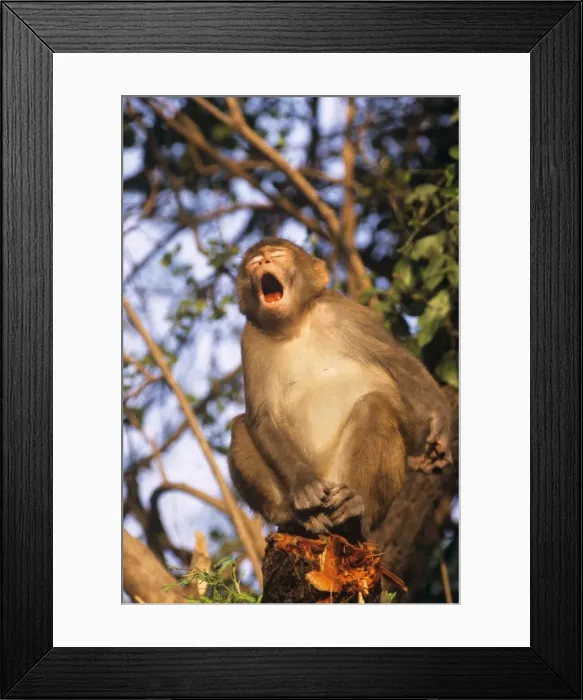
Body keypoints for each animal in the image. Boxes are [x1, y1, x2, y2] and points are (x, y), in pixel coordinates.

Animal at [228, 237, 452, 542]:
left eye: (277, 254)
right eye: (253, 262)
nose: (264, 261)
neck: (294, 325)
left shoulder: (340, 309)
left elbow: (394, 358)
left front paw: (439, 420)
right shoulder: (251, 339)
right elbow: (261, 416)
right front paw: (304, 485)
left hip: (348, 483)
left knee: (375, 407)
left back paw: (357, 512)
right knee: (240, 426)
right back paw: (299, 518)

# # # # # # #

# [Problem requirements]
Output the records verbatim without pictures.

# [Written response]
Body keypoints for each animal in the image. Boxes are [x1, y1, x2, y2] and points are (x, y), in pixel coordinates.

Animal at [228, 237, 452, 542]:
left eye: (277, 254)
right eye: (253, 262)
nose: (264, 261)
neck: (294, 325)
left shoulder: (340, 309)
left elbow: (394, 358)
left front paw: (439, 420)
right shoulder: (251, 339)
right elbow: (261, 416)
right front paw: (304, 485)
left hip: (348, 483)
left knee: (375, 407)
left back paw: (357, 512)
right knee: (240, 426)
right back paw: (299, 518)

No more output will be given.